Written problem:
Rewrite the stretch of the Nutch crawler excerpt from "Nutch's ParserFactory and" through "Nutch's configuration system.", swapping "config files" for "configuration files".

As we can see here, the fetcher relies on Factory classes to choose
the code it uses for different content types: ProtocolFactory() finds
a Protocol instance for a given url, and ParserFactory finds a Parser
for a given contentType.

It should now be apparent that implementing a custom crawler with
Nutch will revolve around creating new Protocol/Parser classes, and
updating ProtocolFactory/ParserFactory to load them as needed. Let's
examine these classes now.


Factory classes: Overview
-------------------------

> Class net.nutch.parser.ParserFactory
> used by:
> - net.nutch.db.WebDBInjector
> - net.nutch.fetcher.Fetcher
> - net.nutch.parser.ParserChecker
> 
> Class net.nutch.protocol.ProtocolFactory
> used by:
> - net.nutch.fetcher.Fetcher
> - net.nutch.parser.ParserChecker
> 
> Class net.nutch.net.URLFilterFactory
> used by:
> - net.nutch.db.WebDBInjector
> - net.nutch.tools.UpdateDatabaseTool
> 
> Class net.nutch.plugin.PluginRepository: used by (Parser/Protocol)Factory


Nutch's ParserFactory and ProtocolFactory classes are the key
extension points for the crawler. URLFilterFactory additionally
provides an extension point for other components, including
WebDBInjector and UpdateDatabaseTool. These "Factory" classes can all
be reconfigured by editing XML config files. So before we describe the
mechanics of any of the Factory classes, we need take a quick look at
Nutch's configuration system.

Record extracts:
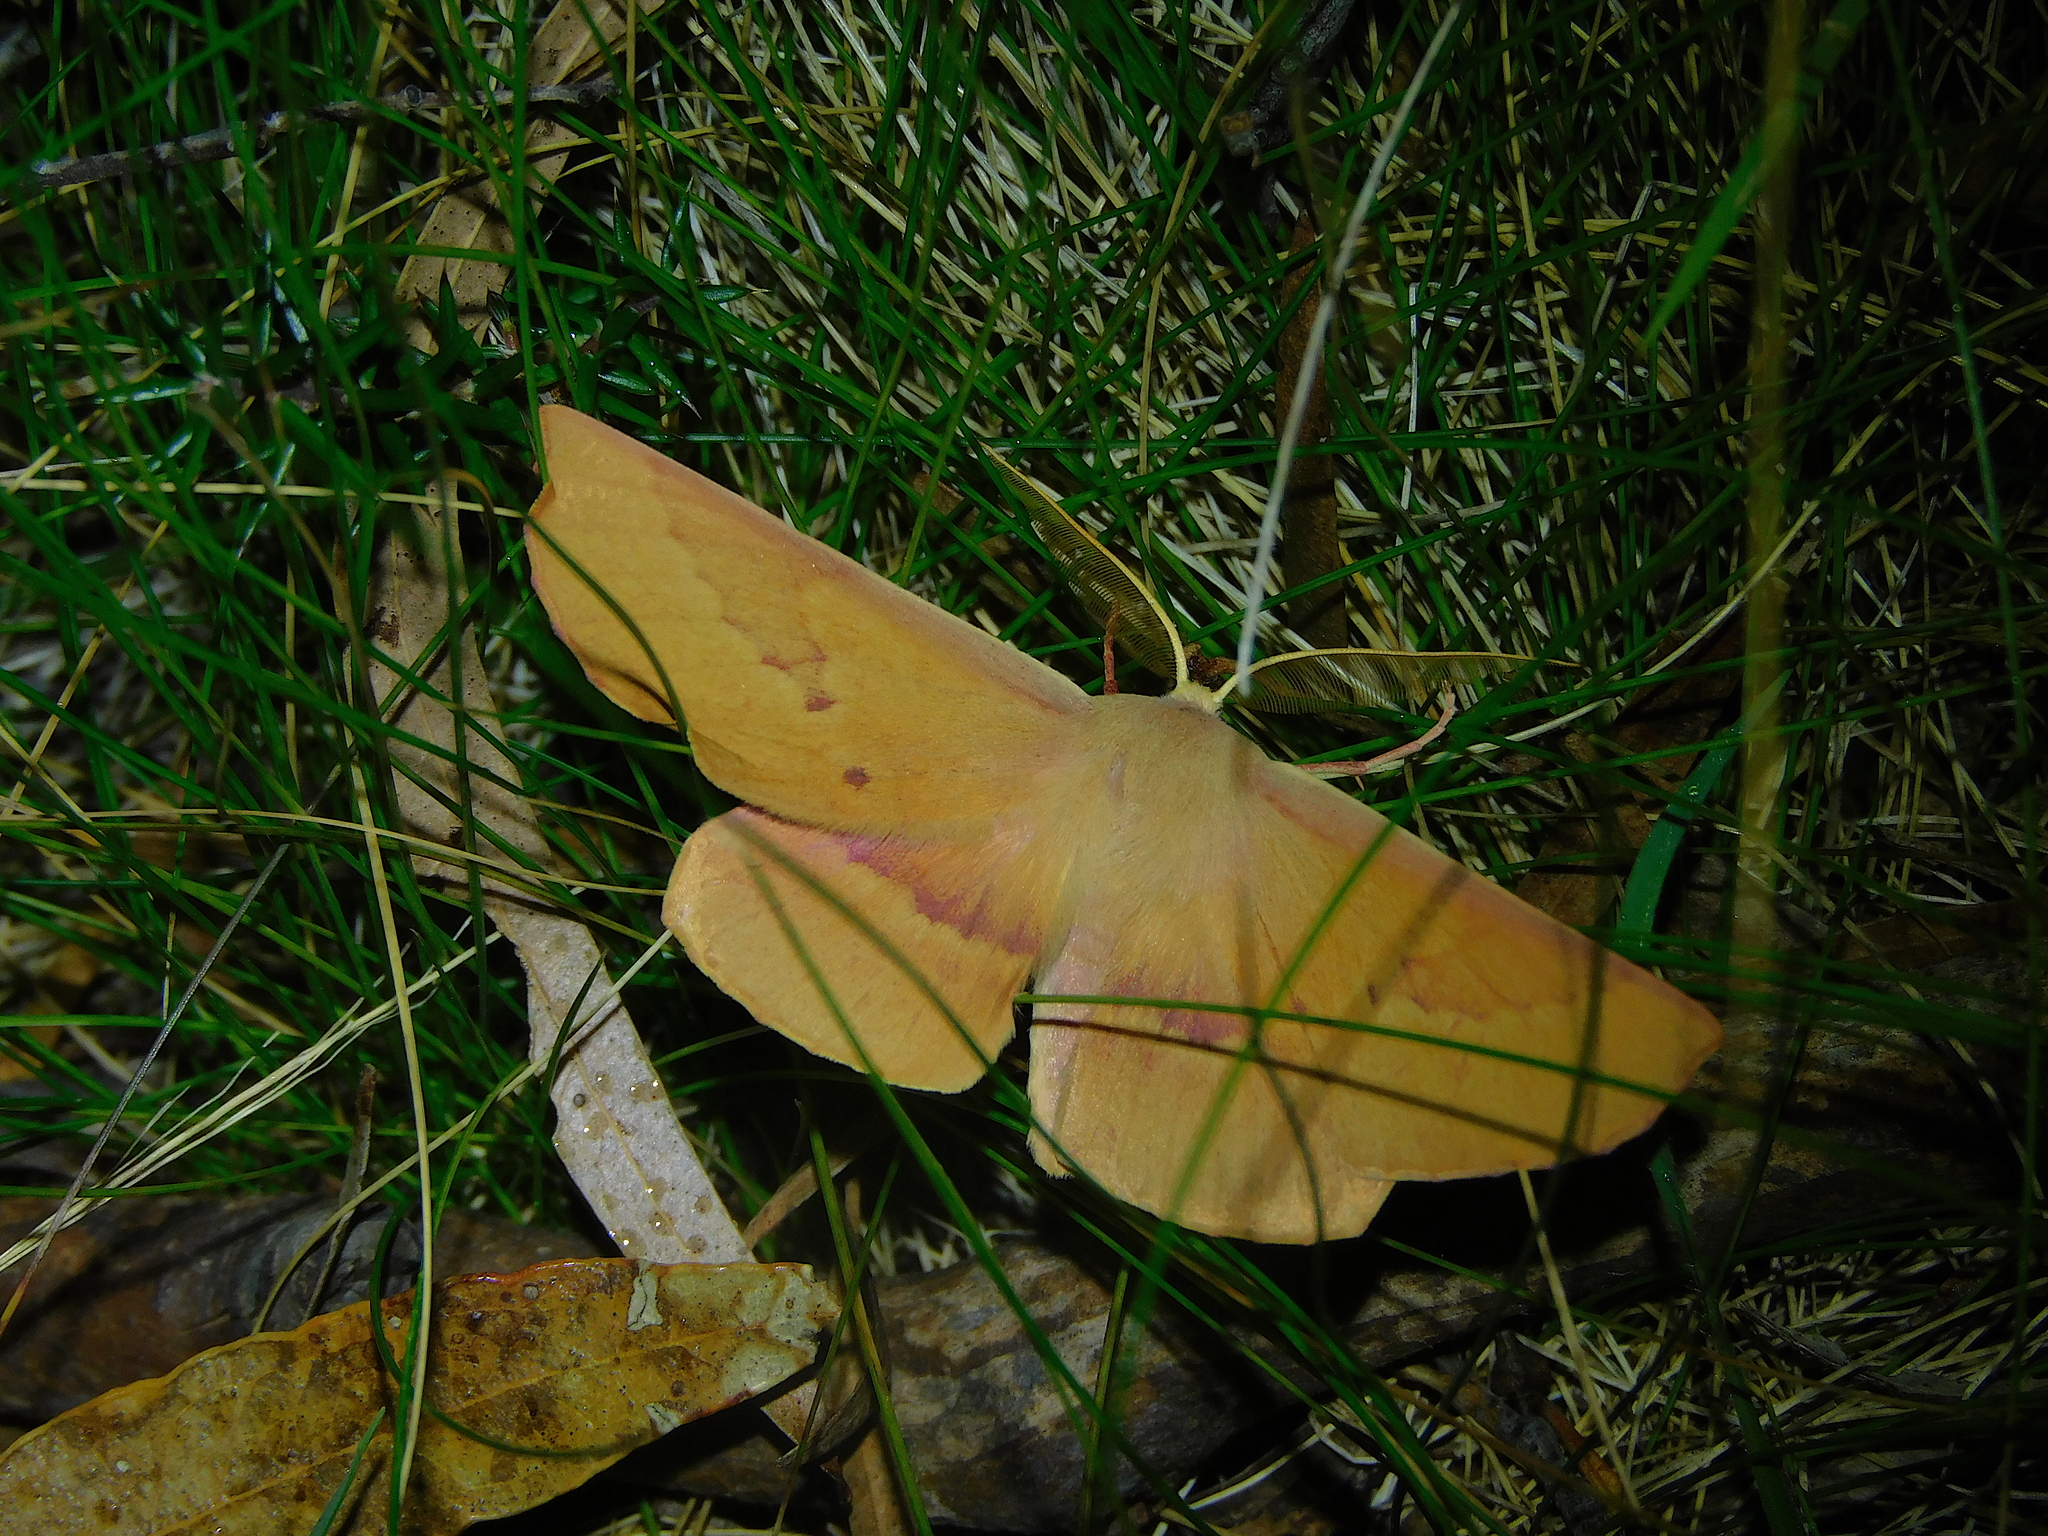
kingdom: Animalia
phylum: Arthropoda
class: Insecta
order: Lepidoptera
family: Geometridae
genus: Monoctenia
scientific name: Monoctenia falernaria
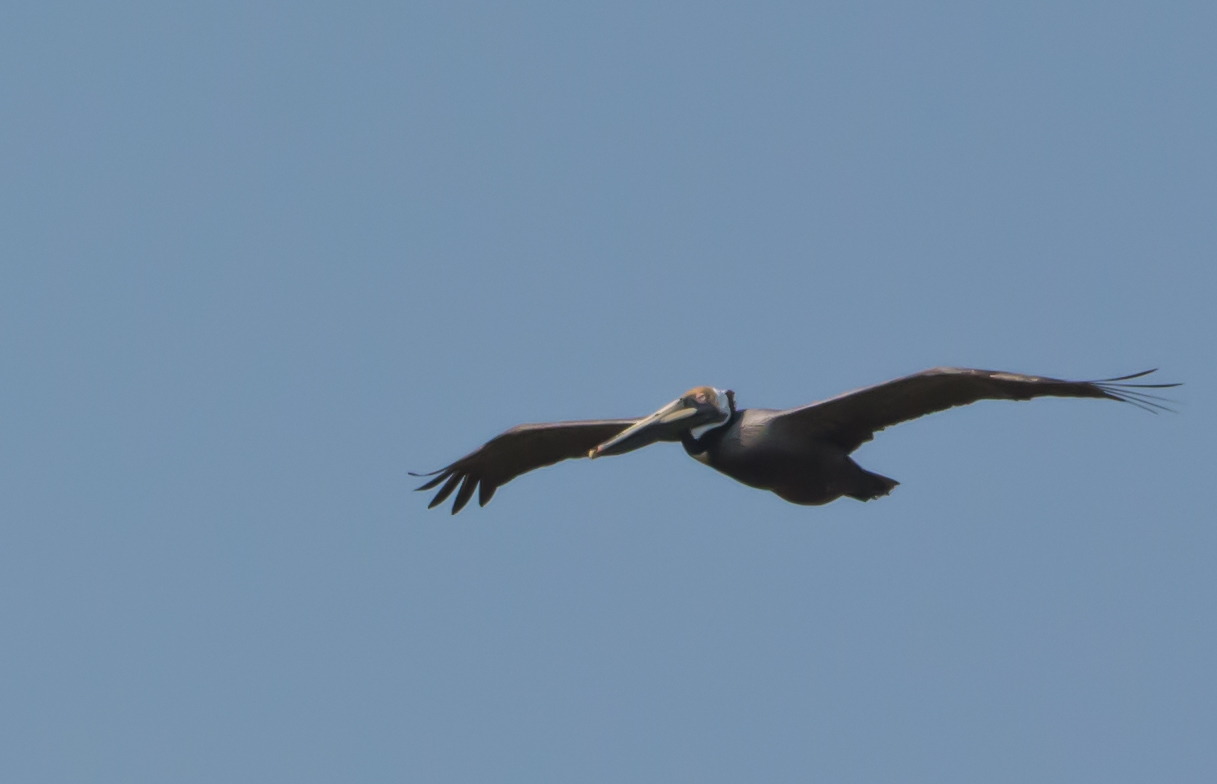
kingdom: Animalia
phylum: Chordata
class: Aves
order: Pelecaniformes
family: Pelecanidae
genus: Pelecanus
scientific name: Pelecanus occidentalis
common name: Brown pelican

Response:
Nutch's ParserFactory and ProtocolFactory classes are the key
extension points for the crawler. URLFilterFactory additionally
provides an extension point for other components, including
WebDBInjector and UpdateDatabaseTool. These "Factory" classes can all
be reconfigured by editing XML configuration files. So before we describe the
mechanics of any of the Factory classes, we need take a quick look at
Nutch's configuration system.